Wednesday, October 10, 2007

More about paying for reviews--veinglory

So, I got a little laconic yesterday, to expand:

It is not, in my opinion, a problem if book reviewers are paid. Professional book reviewers are a vanishing breed but there are still quite a few semi-professionals out there. My opinion (and, hey, it may just be me) is that for reviews to have their intended function they must be paid for by readers. This may be directly through the purchase of magazines devoted to or including reviews, it may be indirectly through advertising revenue, but if there is financial input and it is not from readers the review immediate begins to lose integrity and serve other purposes (such as stroking the author's ego).
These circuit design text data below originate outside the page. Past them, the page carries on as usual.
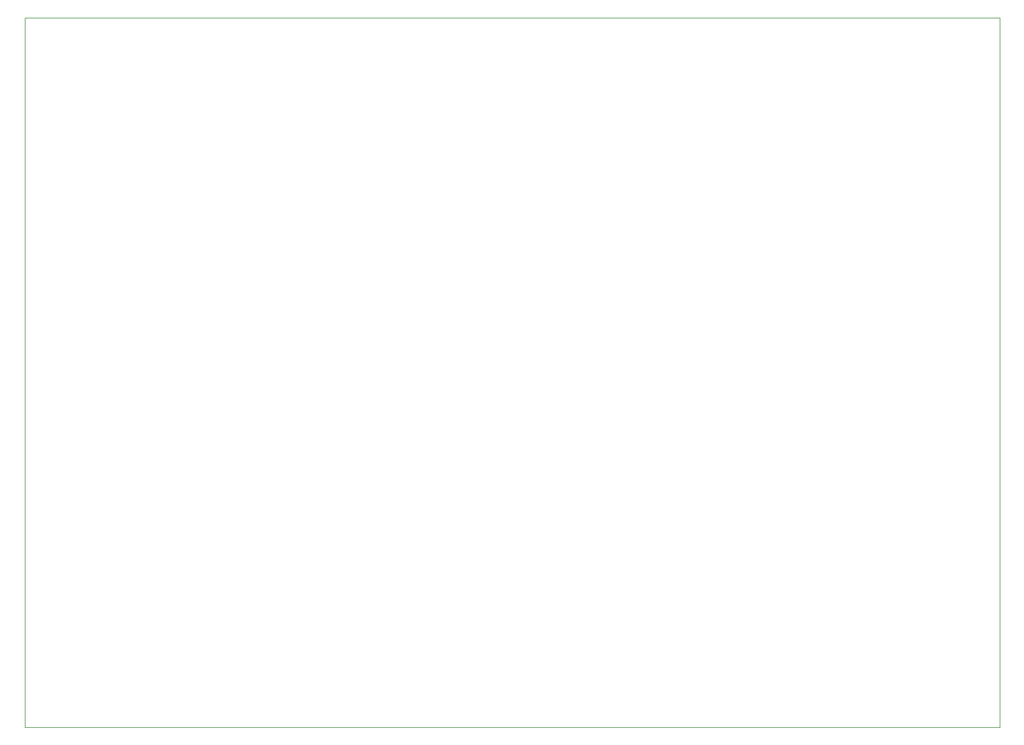
<source format=gbr>
%TF.GenerationSoftware,KiCad,Pcbnew,9.0.1*%
%TF.CreationDate,2025-09-08T03:32:05-04:00*%
%TF.ProjectId,SNAKE_GAME,534e414b-455f-4474-914d-452e6b696361,rev?*%
%TF.SameCoordinates,Original*%
%TF.FileFunction,Profile,NP*%
%FSLAX46Y46*%
G04 Gerber Fmt 4.6, Leading zero omitted, Abs format (unit mm)*
G04 Created by KiCad (PCBNEW 9.0.1) date 2025-09-08 03:32:05*
%MOMM*%
%LPD*%
G01*
G04 APERTURE LIST*
%TA.AperFunction,Profile*%
%ADD10C,0.050000*%
%TD*%
G04 APERTURE END LIST*
D10*
X9500000Y102750000D02*
X149000000Y102750000D01*
X149000000Y1250000D01*
X9500000Y1250000D01*
X9500000Y102750000D01*
M02*

</source>
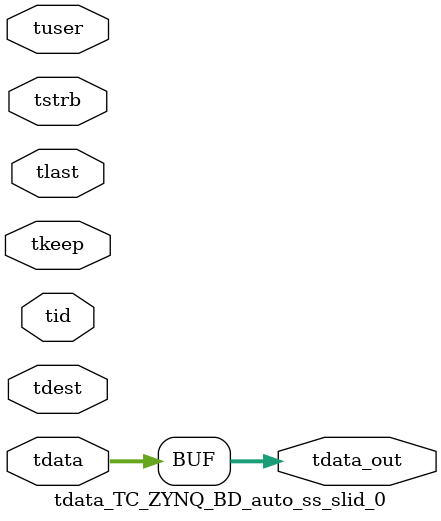
<source format=v>


`timescale 1ps/1ps

module tdata_TC_ZYNQ_BD_auto_ss_slid_0 #
(
parameter C_S_AXIS_TDATA_WIDTH = 32,
parameter C_S_AXIS_TUSER_WIDTH = 0,
parameter C_S_AXIS_TID_WIDTH   = 0,
parameter C_S_AXIS_TDEST_WIDTH = 0,
parameter C_M_AXIS_TDATA_WIDTH = 32
)
(
input  [(C_S_AXIS_TDATA_WIDTH == 0 ? 1 : C_S_AXIS_TDATA_WIDTH)-1:0     ] tdata,
input  [(C_S_AXIS_TUSER_WIDTH == 0 ? 1 : C_S_AXIS_TUSER_WIDTH)-1:0     ] tuser,
input  [(C_S_AXIS_TID_WIDTH   == 0 ? 1 : C_S_AXIS_TID_WIDTH)-1:0       ] tid,
input  [(C_S_AXIS_TDEST_WIDTH == 0 ? 1 : C_S_AXIS_TDEST_WIDTH)-1:0     ] tdest,
input  [(C_S_AXIS_TDATA_WIDTH/8)-1:0 ] tkeep,
input  [(C_S_AXIS_TDATA_WIDTH/8)-1:0 ] tstrb,
input                                                                    tlast,
output [C_M_AXIS_TDATA_WIDTH-1:0] tdata_out
);

assign tdata_out = {tdata[31:0]};

endmodule


</source>
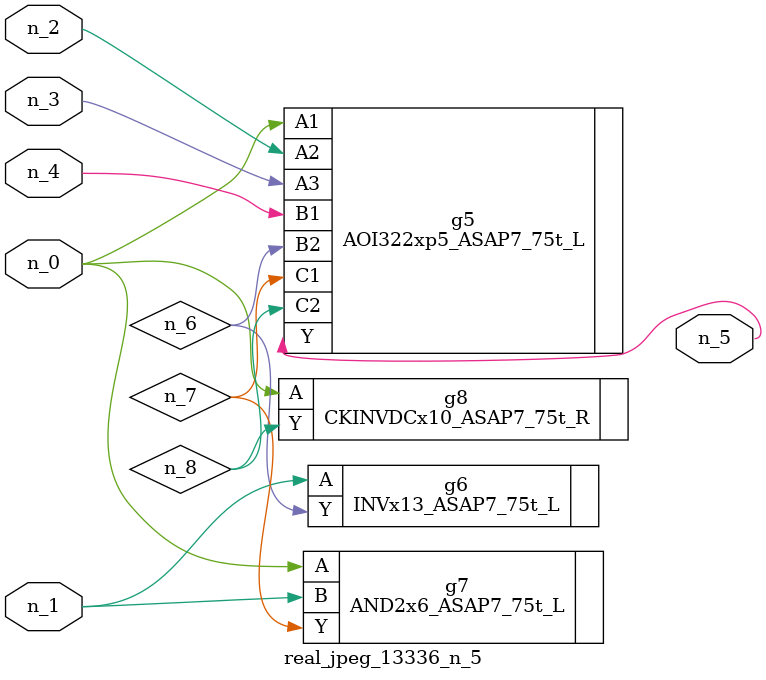
<source format=v>
module real_jpeg_13336_n_5 (n_4, n_0, n_1, n_2, n_3, n_5);

input n_4;
input n_0;
input n_1;
input n_2;
input n_3;

output n_5;

wire n_8;
wire n_6;
wire n_7;

AOI322xp5_ASAP7_75t_L g5 ( 
.A1(n_0),
.A2(n_2),
.A3(n_3),
.B1(n_4),
.B2(n_6),
.C1(n_7),
.C2(n_8),
.Y(n_5)
);

AND2x6_ASAP7_75t_L g7 ( 
.A(n_0),
.B(n_1),
.Y(n_7)
);

CKINVDCx10_ASAP7_75t_R g8 ( 
.A(n_0),
.Y(n_8)
);

INVx13_ASAP7_75t_L g6 ( 
.A(n_1),
.Y(n_6)
);


endmodule
</source>
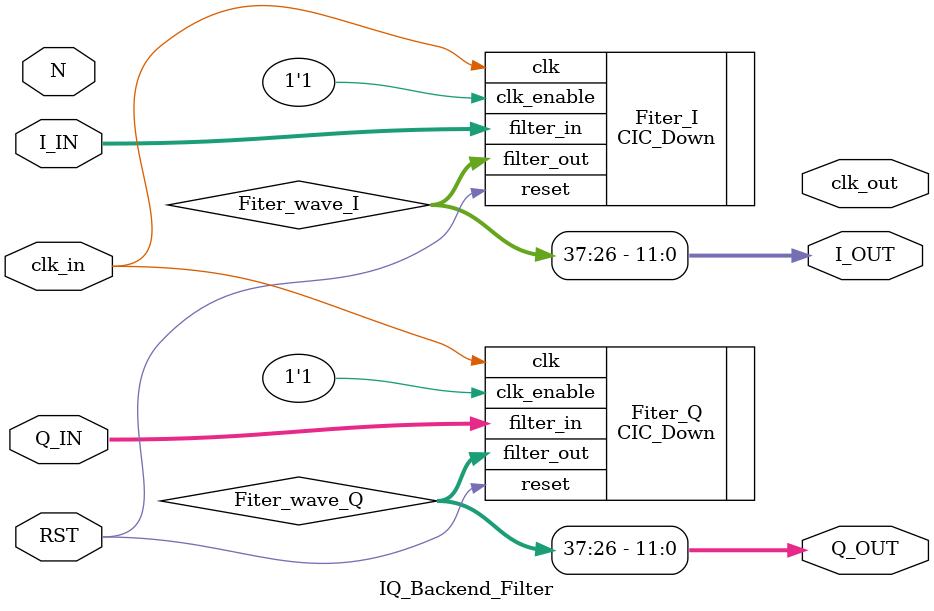
<source format=v>
module IQ_Backend_Filter #(
	parameter CNT_WIDTH = 8,
	parameter INPUT_WIDTH = 12,
	parameter OUTPUT_WIDTH = 12
)
(
    input                         clk_in,
    output                        clk_out,  
    input                         RST,

    input  [CNT_WIDTH - 1 : 0]    N,

    input  [INPUT_WIDTH - 1 : 0]  I_IN,
    input  [INPUT_WIDTH - 1 : 0]  Q_IN,

    output [OUTPUT_WIDTH - 1 : 0] I_OUT,
    output [OUTPUT_WIDTH - 1 : 0] Q_OUT
);

wire        [37:0] Fiter_wave_I;
CIC_Down Fiter_I(
    .clk(clk_in),
    .clk_enable(1'd1),
    .reset(RST),
    .filter_in(I_IN),
    .filter_out(Fiter_wave_I)
);
assign I_OUT = Fiter_wave_I[37 : 38 - OUTPUT_WIDTH];

wire        [37:0] Fiter_wave_Q;
CIC_Down Fiter_Q(
    .clk(clk_in),
    .clk_enable(1'd1),
    .reset(RST),
    .filter_in(Q_IN),
    .filter_out(Fiter_wave_Q)
);
assign Q_OUT = Fiter_wave_Q[37 : 38 - OUTPUT_WIDTH];

endmodule
</source>
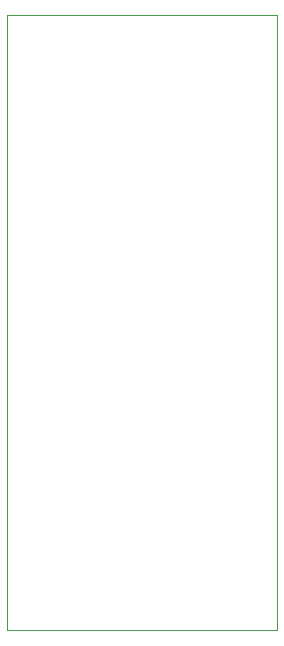
<source format=gbr>
G04 #@! TF.GenerationSoftware,KiCad,Pcbnew,(5.1.2)-2*
G04 #@! TF.CreationDate,2020-04-18T03:55:01-07:00*
G04 #@! TF.ProjectId,eurorackPower10pin,6575726f-7261-4636-9b50-6f7765723130,rev?*
G04 #@! TF.SameCoordinates,Original*
G04 #@! TF.FileFunction,Profile,NP*
%FSLAX46Y46*%
G04 Gerber Fmt 4.6, Leading zero omitted, Abs format (unit mm)*
G04 Created by KiCad (PCBNEW (5.1.2)-2) date 2020-04-18 03:55:01*
%MOMM*%
%LPD*%
G04 APERTURE LIST*
%ADD10C,0.050000*%
G04 APERTURE END LIST*
D10*
X12700000Y2540000D02*
X12700000Y-49530000D01*
X-10160000Y2540000D02*
X-10160000Y-49530000D01*
X-10160000Y-49530000D02*
X12700000Y-49530000D01*
X-10160000Y2540000D02*
X12700000Y2540000D01*
M02*

</source>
Now, I have reviewed for groups that charge money for 'expedited' reviews, specifically TCM and Book Pleasures. I continue to think these are basically useful and legitimate sites and if I had the time I would still be reviewing for Book Pleasures. Saying authors should not pay for reviews is not a blanket condemnation of organisations that will allow authors to pay (even though impatience is a rather silly basis for parting with one's cash when the same service is available for free a few weeks later). But I do consider that aspect of the site's overall conduct ill-advised.

A parallel might be drawn to basically legitimate publishers who do things that are not in the author's best interest, but the overall package is still legitimate and worth while (e.g. paying royalties on net, rights grabs or charging 'set up' frees for POD editions). The publisher may be exemplary and their overall conduct very beneficial to authors, but these specific practices are still not good for authors. I am, of course, giving you my altogether subjective take on things but I consider that the more you pay for a review, the less it is worth. It is likely to be given less credence and attention by readers, which defeats the entire purpose of the enterprise.

Now we all do our own analyses and decide where to draw the line. For example, one of my books appears in an advertisement at Romantic Times. Currently Romantic Times requires small presses to buy ad space to qualify for reviews. This is an indirect method of charging for reviews and so not a good idea. I would not buy an advertisement for these reasons, but if my publisher chooses to do so I am certainly not going to tell them how to conduct their business. They know more about publishing than I do and where they take out advertisements is entirely their concern.

Several things to keep in mind are that self-POD books are generally low volume. So you shouldn't spend money on things that are unlikely to earn back the money--and it is likely to make more sense to invest your time and energy in obtain reviews for free. Even if you are not bothered about making money, paying for reviews may actually leave you worse off. For example some review services also include insincere amazon reviews, general spamming and semi-literate press releases as part of the package--and bad publicity can indeed be worse than none at all.

So, if you choose to pay, make sure you are getting your money's worth. As of now I cannot think of any fee-charging review service that is likely to yield a profit on the investment.